-- Dataset content --
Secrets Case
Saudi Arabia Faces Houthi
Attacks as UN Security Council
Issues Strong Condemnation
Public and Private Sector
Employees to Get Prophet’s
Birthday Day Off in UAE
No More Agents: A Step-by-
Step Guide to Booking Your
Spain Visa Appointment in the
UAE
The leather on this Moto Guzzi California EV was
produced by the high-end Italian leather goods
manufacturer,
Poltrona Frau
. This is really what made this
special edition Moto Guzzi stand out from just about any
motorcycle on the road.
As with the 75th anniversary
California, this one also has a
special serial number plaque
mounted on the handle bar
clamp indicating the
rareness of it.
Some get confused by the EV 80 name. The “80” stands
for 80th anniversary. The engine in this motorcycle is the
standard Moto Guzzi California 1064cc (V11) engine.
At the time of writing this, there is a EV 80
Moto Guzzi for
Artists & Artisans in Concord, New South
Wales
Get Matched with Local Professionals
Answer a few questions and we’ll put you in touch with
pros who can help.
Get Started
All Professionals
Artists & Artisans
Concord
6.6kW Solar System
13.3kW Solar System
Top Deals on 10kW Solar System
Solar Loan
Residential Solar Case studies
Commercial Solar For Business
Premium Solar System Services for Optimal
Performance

---

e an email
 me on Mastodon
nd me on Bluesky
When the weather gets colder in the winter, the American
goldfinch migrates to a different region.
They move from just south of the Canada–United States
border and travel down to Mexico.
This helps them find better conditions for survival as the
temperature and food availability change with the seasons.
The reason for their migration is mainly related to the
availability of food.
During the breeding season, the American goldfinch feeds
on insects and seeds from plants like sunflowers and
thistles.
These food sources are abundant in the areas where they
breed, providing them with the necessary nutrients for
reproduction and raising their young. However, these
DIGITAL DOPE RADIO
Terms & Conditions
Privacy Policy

* * *

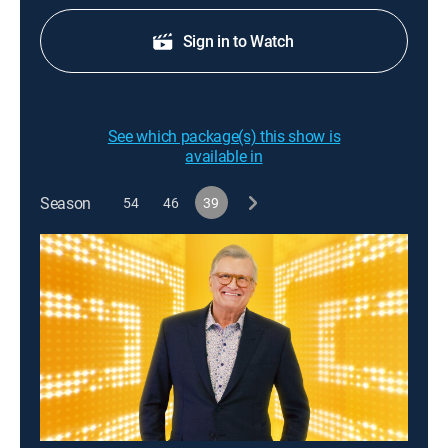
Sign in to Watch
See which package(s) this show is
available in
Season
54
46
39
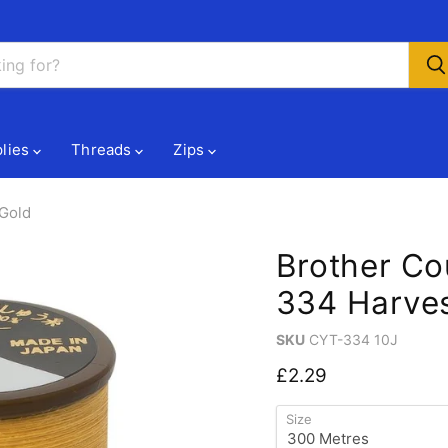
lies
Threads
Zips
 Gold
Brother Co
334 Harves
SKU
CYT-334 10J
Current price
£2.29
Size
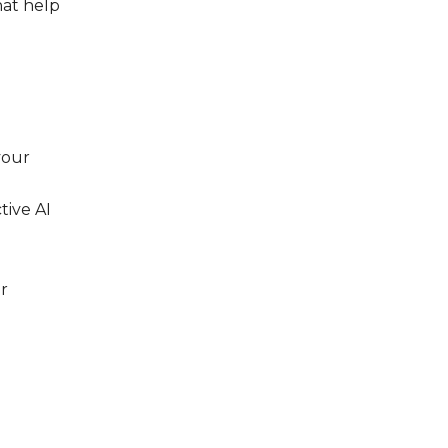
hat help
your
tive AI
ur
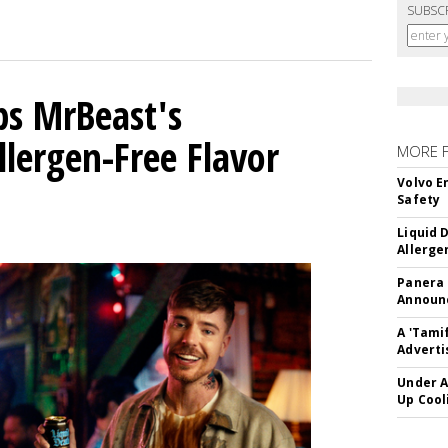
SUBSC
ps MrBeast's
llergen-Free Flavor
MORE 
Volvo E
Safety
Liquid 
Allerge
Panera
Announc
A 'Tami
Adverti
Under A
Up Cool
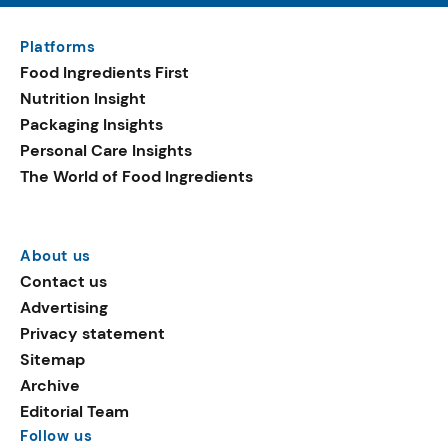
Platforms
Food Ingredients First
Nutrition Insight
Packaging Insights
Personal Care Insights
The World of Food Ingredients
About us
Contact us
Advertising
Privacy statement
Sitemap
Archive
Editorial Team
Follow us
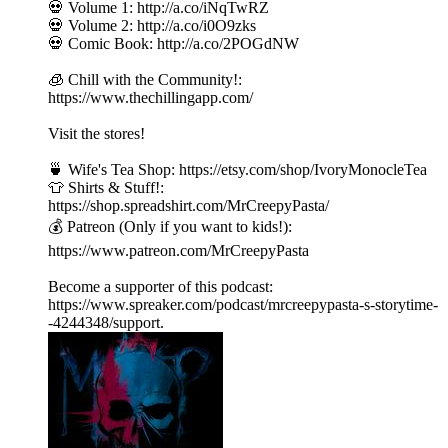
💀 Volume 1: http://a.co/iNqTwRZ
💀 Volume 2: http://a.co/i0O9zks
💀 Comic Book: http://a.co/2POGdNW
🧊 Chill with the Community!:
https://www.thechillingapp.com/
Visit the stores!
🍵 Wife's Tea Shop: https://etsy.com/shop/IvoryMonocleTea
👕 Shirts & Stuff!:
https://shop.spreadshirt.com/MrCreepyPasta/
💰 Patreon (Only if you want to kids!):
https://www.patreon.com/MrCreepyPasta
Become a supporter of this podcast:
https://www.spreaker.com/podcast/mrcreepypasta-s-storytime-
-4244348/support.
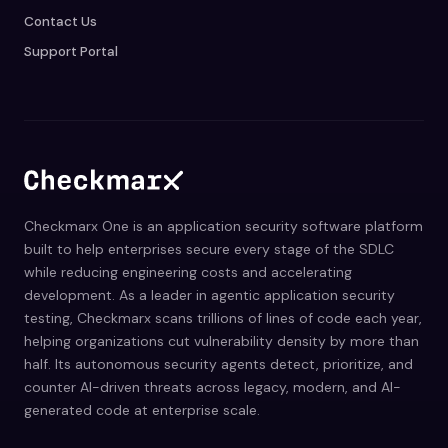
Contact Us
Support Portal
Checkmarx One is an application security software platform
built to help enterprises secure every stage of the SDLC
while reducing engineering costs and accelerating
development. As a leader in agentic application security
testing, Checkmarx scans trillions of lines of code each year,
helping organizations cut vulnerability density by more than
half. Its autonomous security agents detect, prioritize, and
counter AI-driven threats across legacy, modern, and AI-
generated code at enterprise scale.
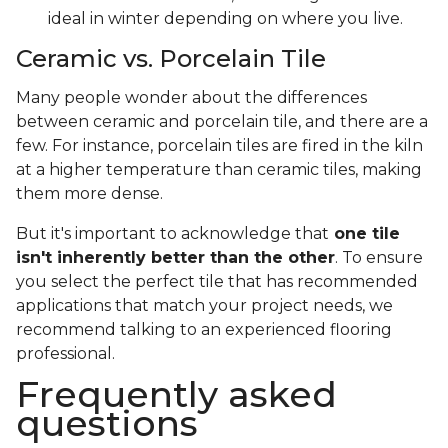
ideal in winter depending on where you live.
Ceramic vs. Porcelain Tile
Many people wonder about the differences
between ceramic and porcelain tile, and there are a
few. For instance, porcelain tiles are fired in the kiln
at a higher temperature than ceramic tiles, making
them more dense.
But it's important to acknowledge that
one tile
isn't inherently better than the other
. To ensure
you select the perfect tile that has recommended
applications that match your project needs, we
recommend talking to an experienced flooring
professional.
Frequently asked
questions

-- Aim of the exercise --
All lines of the records above that carry the word "them" should be listed.

-- Written solution --
This helps them find better conditions for survival as the
breed, providing them with the necessary nutrients for
them more dense.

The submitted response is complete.